**EXERCISE AIM**
Arrange the text in the records below as a JSON list of strings, one string per line, with blank lines left out. Leave the pictures out of the answer.

**INFORMATION**
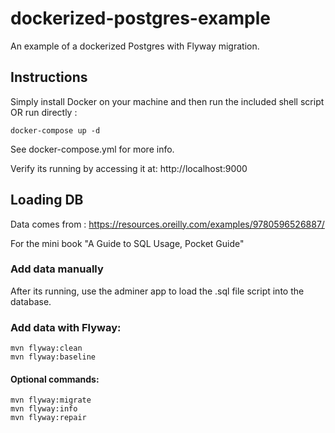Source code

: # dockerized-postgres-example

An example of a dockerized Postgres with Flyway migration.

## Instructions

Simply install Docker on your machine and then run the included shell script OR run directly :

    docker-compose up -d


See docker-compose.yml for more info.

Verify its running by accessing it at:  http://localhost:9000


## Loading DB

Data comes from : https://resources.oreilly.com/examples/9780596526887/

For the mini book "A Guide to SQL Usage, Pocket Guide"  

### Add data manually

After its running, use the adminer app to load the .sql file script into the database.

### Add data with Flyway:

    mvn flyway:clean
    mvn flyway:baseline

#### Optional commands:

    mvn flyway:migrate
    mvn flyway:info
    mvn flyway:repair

**OUTPUT**
[
  "Source code",
  ": # dockerized-postgres-example",
  "An example of a dockerized Postgres with Flyway migration.",
  "## Instructions",
  "Simply install Docker on your machine and then run the included shell script OR run directly :",
  "    docker-compose up -d",
  "See docker-compose.yml for more info.",
  "Verify its running by accessing it at:  http://localhost:9000",
  "## Loading DB",
  "Data comes from : https://resources.oreilly.com/examples/9780596526887/",
  "For the mini book \"A Guide to SQL Usage, Pocket Guide\"  ",
  "### Add data manually",
  "After its running, use the adminer app to load the .sql file script into the database.",
  "### Add data with Flyway:",
  "    mvn flyway:clean",
  "    mvn flyway:baseline",
  "#### Optional commands:",
  "    mvn flyway:migrate",
  "    mvn flyway:info",
  "    mvn flyway:repair"
]